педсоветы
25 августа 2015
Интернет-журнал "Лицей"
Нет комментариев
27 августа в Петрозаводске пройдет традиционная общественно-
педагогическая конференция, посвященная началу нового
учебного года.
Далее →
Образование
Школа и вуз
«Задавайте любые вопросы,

━━━━━━

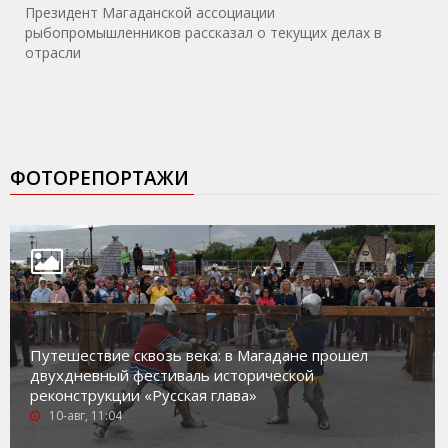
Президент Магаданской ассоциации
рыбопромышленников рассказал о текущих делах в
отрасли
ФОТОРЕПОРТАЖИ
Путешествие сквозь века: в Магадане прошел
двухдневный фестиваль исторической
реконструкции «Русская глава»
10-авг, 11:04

━━━━━━

**WORK TASK**
Reproduce the rows verbatim, starting with the line that contains "Президент Магаданской ассоциации" and ending with the line that contains "10-авг, 11:04", both included.

**REPLY TO THE EXERCISE**
Президент Магаданской ассоциации
рыбопромышленников рассказал о текущих делах в
отрасли
ФОТОРЕПОРТАЖИ
Путешествие сквозь века: в Магадане прошел
двухдневный фестиваль исторической
реконструкции «Русская глава»
10-авг, 11:04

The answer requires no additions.